▶ _INFORMATION PROVIDED_
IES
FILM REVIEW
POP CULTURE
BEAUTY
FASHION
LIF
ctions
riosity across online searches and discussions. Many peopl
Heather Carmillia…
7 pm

▶ _WORK INSTRUCTIONS_
Provide a faithful, complete copy of the entries above.

▶ _RESPONSE FOR THIS EXERCISE_
IES
FILM REVIEW
POP CULTURE
BEAUTY
FASHION
LIF
ctions
riosity across online searches and discussions. Many peopl
Heather Carmillia…
7 pm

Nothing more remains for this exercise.